INSTRUCTIONS FOR THE TASK: Please copy out every line of the listing below word for word, omitting the pictures.

Start of SUPPLIED ENTRIES

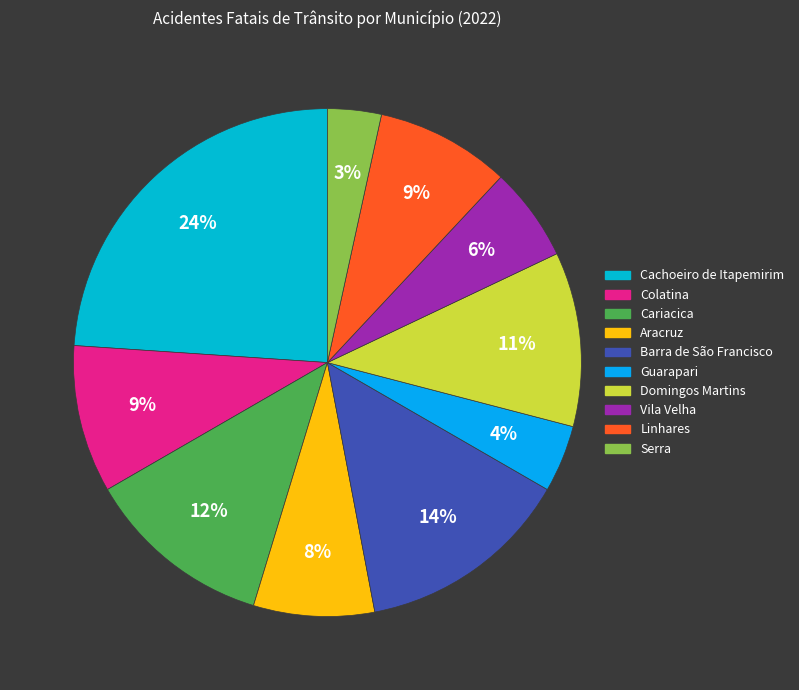

Does Guarapari represent more than half of the total?

No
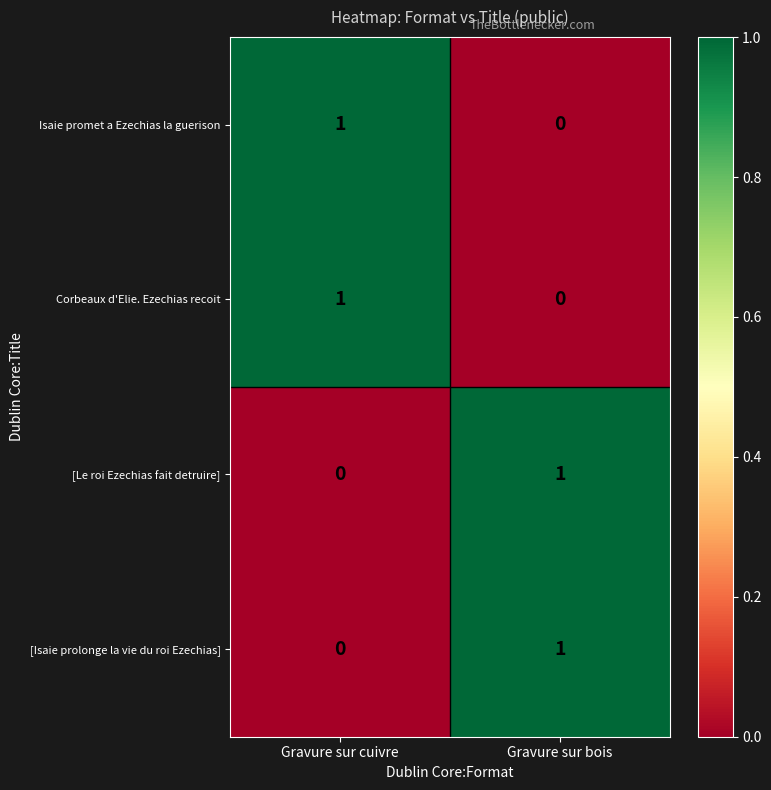

Reading left to right, list all the values displayed in this chart.

Isaie promet a Ezechias la guerison: Gravure sur cuivre=1	Gravure sur bois=0
Corbeaux d'Elie. Ezechias recoit: Gravure sur cuivre=1	Gravure sur bois=0
[Le roi Ezechias fait detruire]: Gravure sur cuivre=0	Gravure sur bois=1
[Isaie prolonge la vie du roi Ezechias]: Gravure sur cuivre=0	Gravure sur bois=1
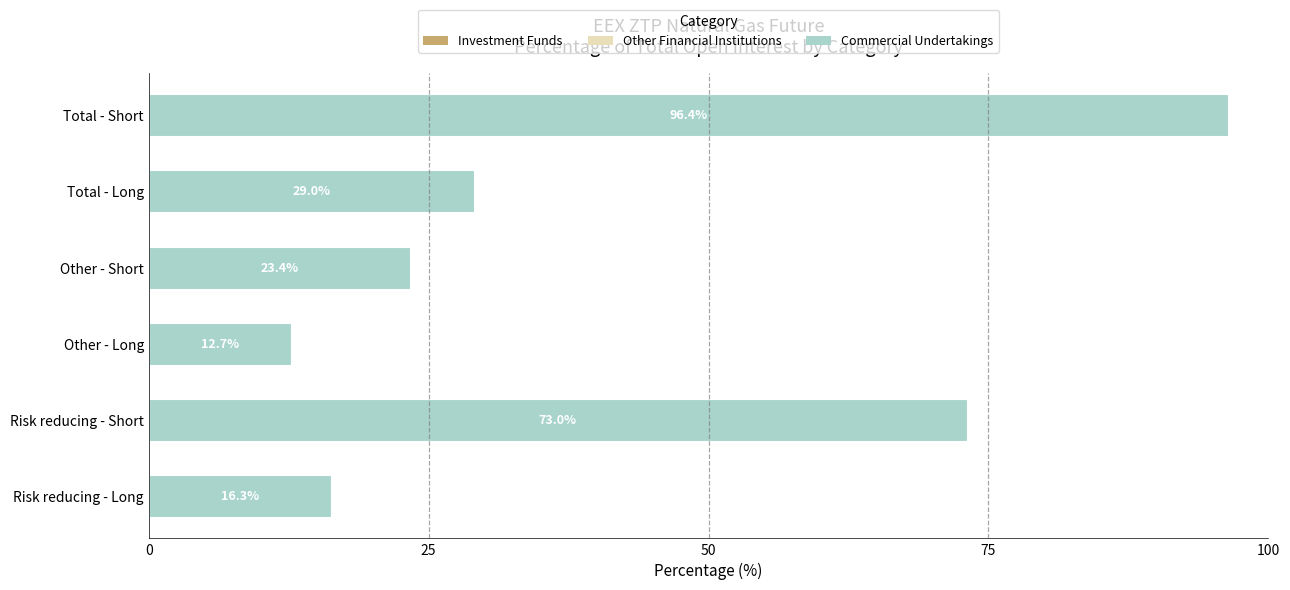

What is the difference between the values at Other - Short and Risk reducing - Long?

7.1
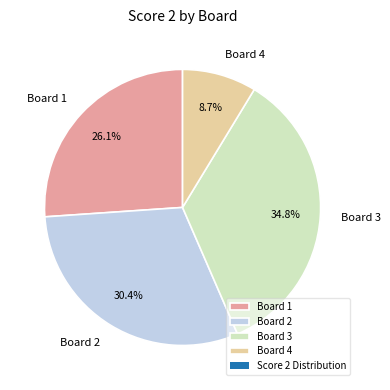

Combined, what portion of the pie is Board 3 and Board 2?

65.2%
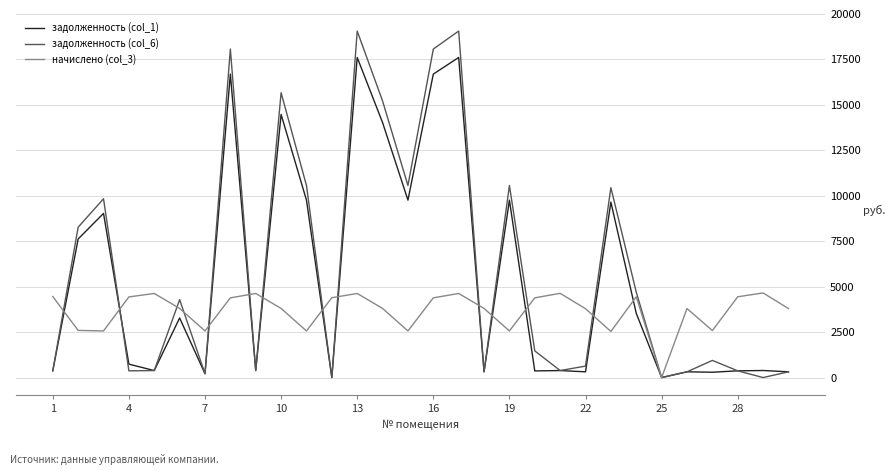

List the series in order of their peak value, lowest first.

начислено (col_3), задолженность (col_1), задолженность (col_6)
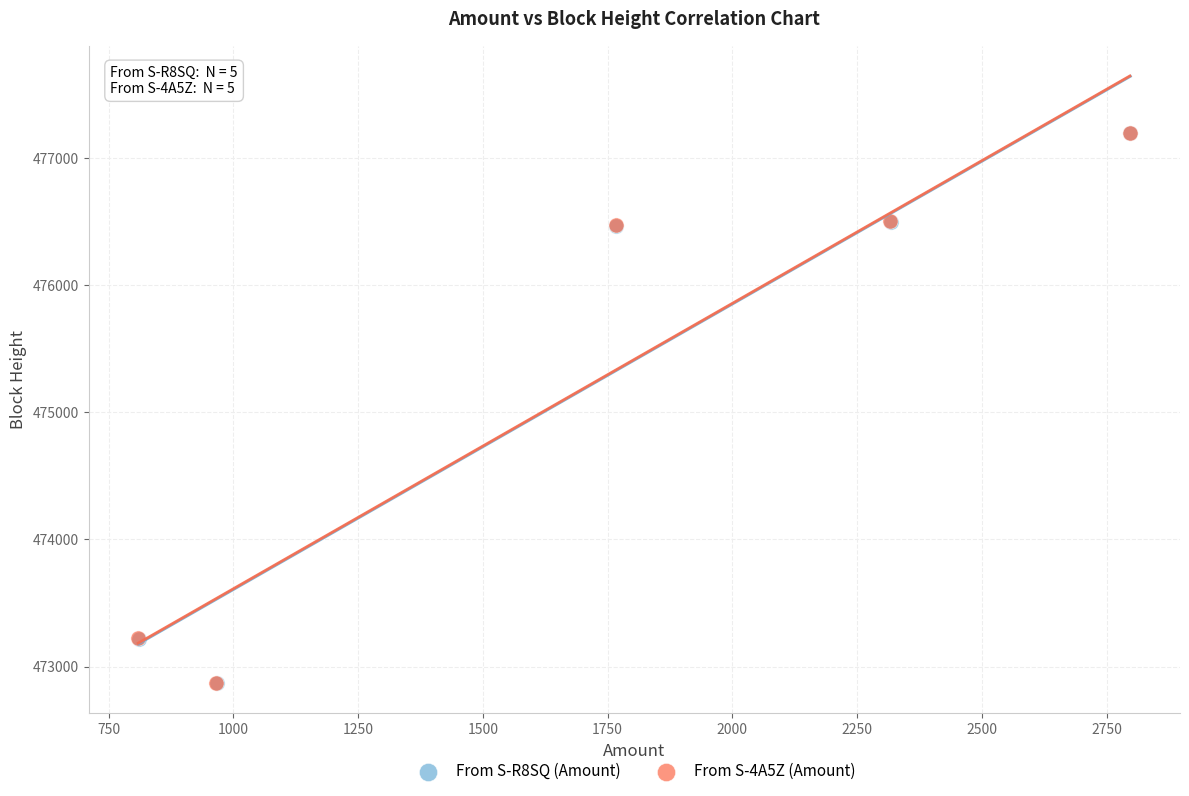

What are all the series names shown in the legend?

From S-R8SQ (Amount), From S-4A5Z (Amount)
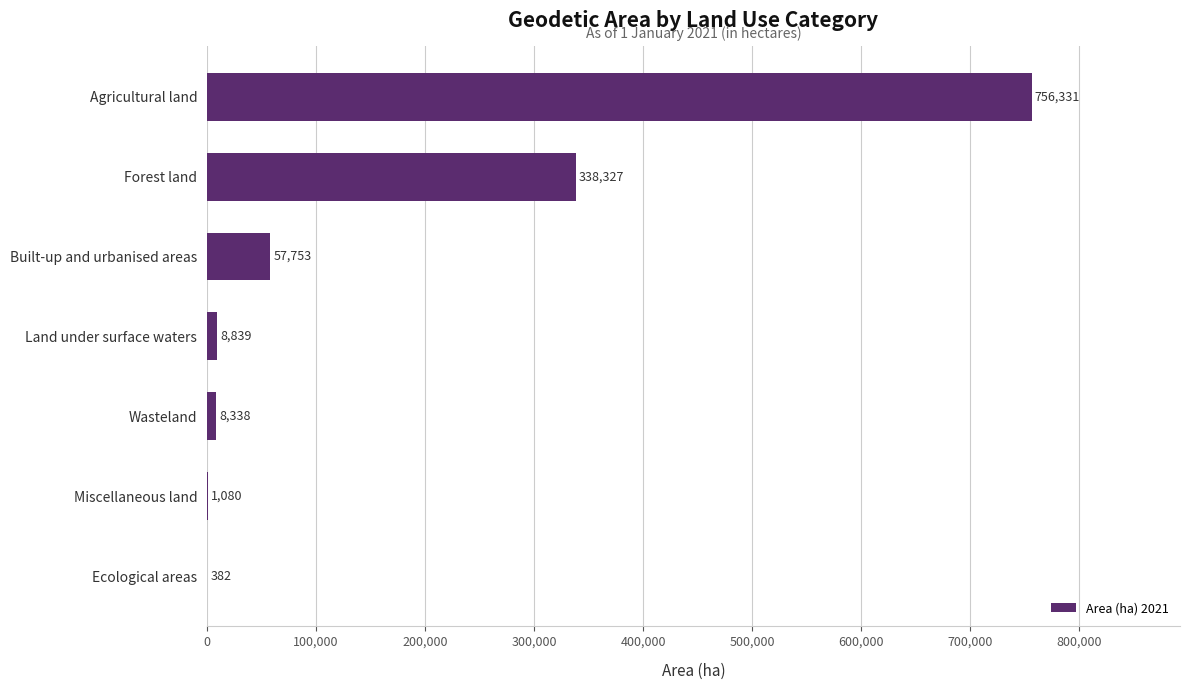

Is it true that the value at Agricultural land is 756331?

True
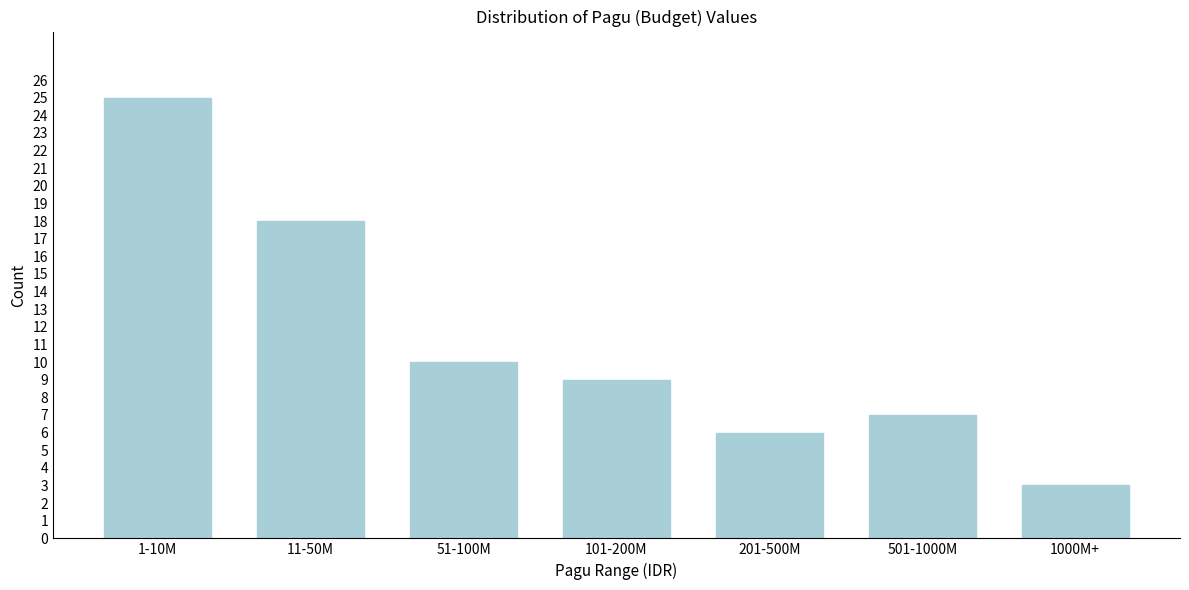

Reading right to left, extract all data points from this chart.

1000M+=3	501-1000M=7	201-500M=6	101-200M=9	51-100M=10	11-50M=18	1-10M=25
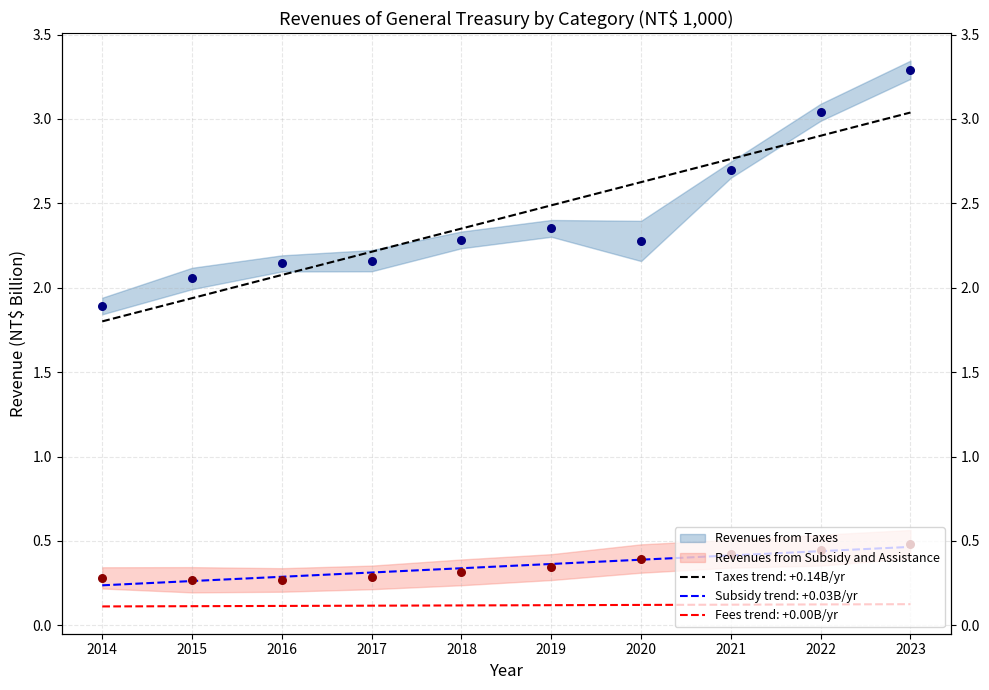

Is the value of Revenues from Taxes at 2015 greater than the value of Revenues from Subsidy and Assistance at 2020?

Yes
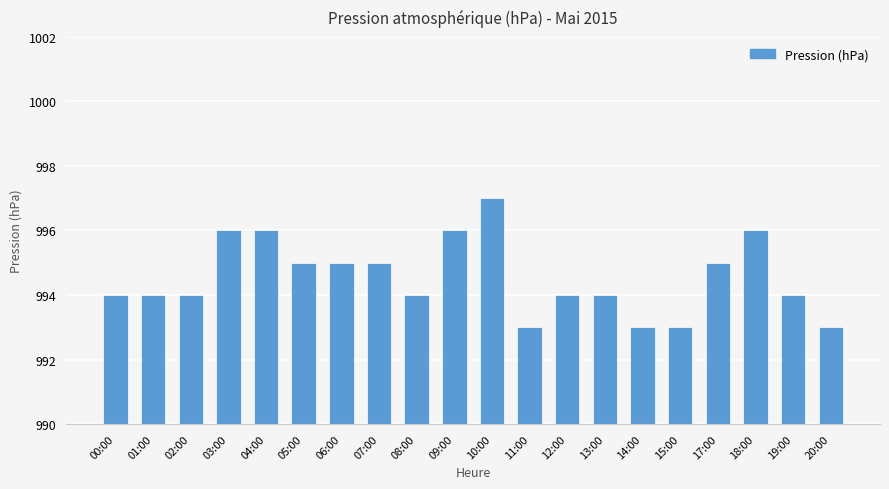

What is the ratio of the value at 04:00 to the value at 12:00?

1.0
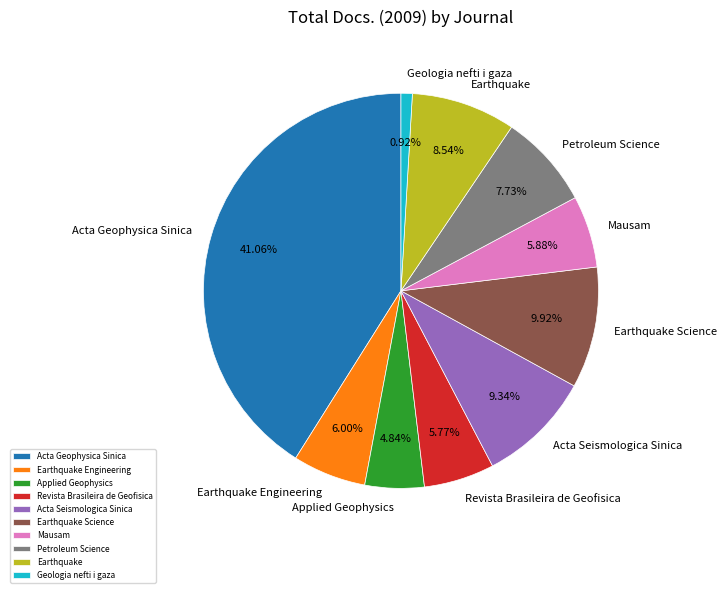

To the nearest percent, what is the combined percentage of Petroleum Science and Geologia nefti i gaza?

9%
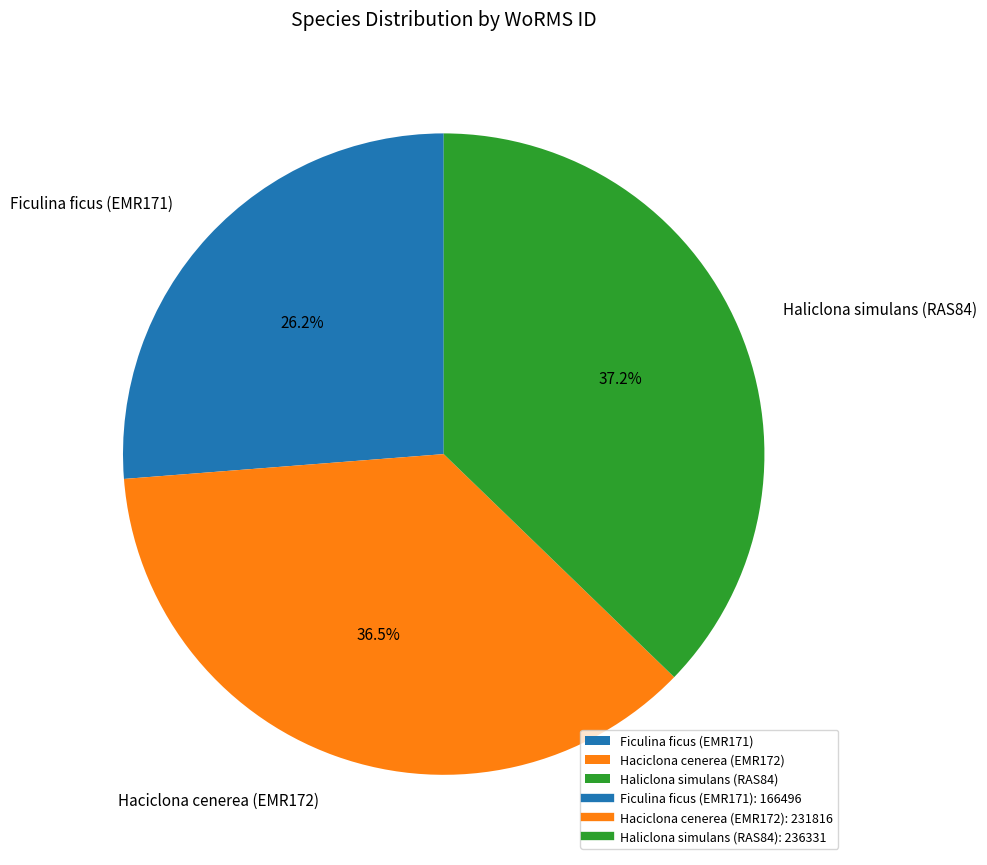

Which has a higher value, Ficulina ficus (EMR171) or Haciclona cenerea (EMR172)?

Haciclona cenerea (EMR172)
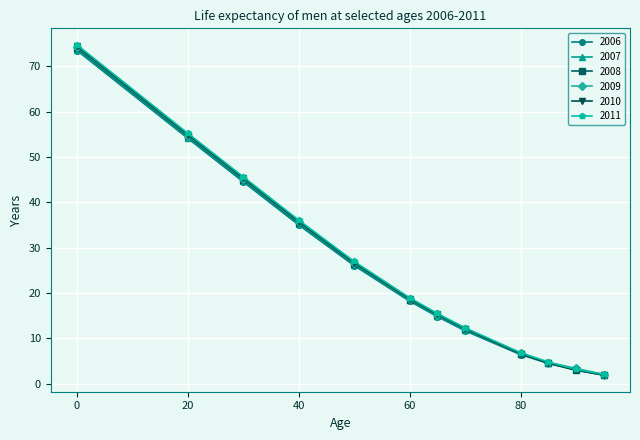

Which series ends up on top after the final intersection of 2011 and 2009?

2011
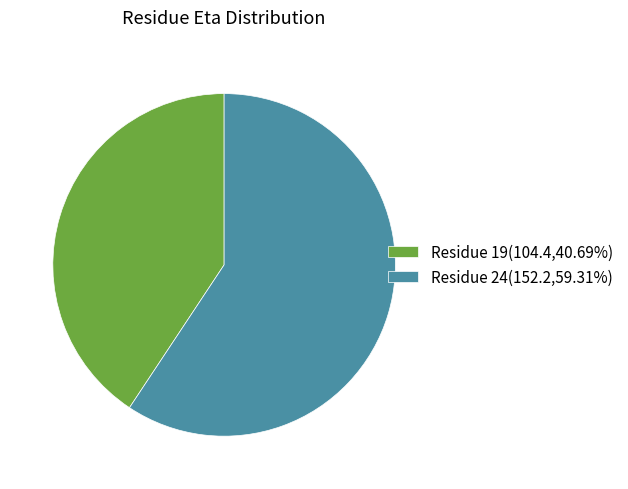

Is there any slice that represents more than half of the pie?

Yes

End of SUPPLIED ENTRIES

EXERCISE SOLUTION:
Does Guarapari represent more than half of the total?

No

Reading left to right, list all the values displayed in this chart.

Isaie promet a Ezechias la guerison: Gravure sur cuivre=1	Gravure sur bois=0
Corbeaux d'Elie. Ezechias recoit: Gravure sur cuivre=1	Gravure sur bois=0
[Le roi Ezechias fait detruire]: Gravure sur cuivre=0	Gravure sur bois=1
[Isaie prolonge la vie du roi Ezechias]: Gravure sur cuivre=0	Gravure sur bois=1

What is the difference between the values at Other - Short and Risk reducing - Long?

7.1

Combined, what portion of the pie is Board 3 and Board 2?

65.2%

List the series in order of their peak value, lowest first.

начислено (col_3), задолженность (col_1), задолженность (col_6)

What are all the series names shown in the legend?

From S-R8SQ (Amount), From S-4A5Z (Amount)

Is it true that the value at Agricultural land is 756331?

True

Reading right to left, extract all data points from this chart.

1000M+=3	501-1000M=7	201-500M=6	101-200M=9	51-100M=10	11-50M=18	1-10M=25

Is the value of Revenues from Taxes at 2015 greater than the value of Revenues from Subsidy and Assistance at 2020?

Yes

What is the ratio of the value at 04:00 to the value at 12:00?

1.0

To the nearest percent, what is the combined percentage of Petroleum Science and Geologia nefti i gaza?

9%

Which has a higher value, Ficulina ficus (EMR171) or Haciclona cenerea (EMR172)?

Haciclona cenerea (EMR172)

Which series ends up on top after the final intersection of 2011 and 2009?

2011

Is there any slice that represents more than half of the pie?

Yes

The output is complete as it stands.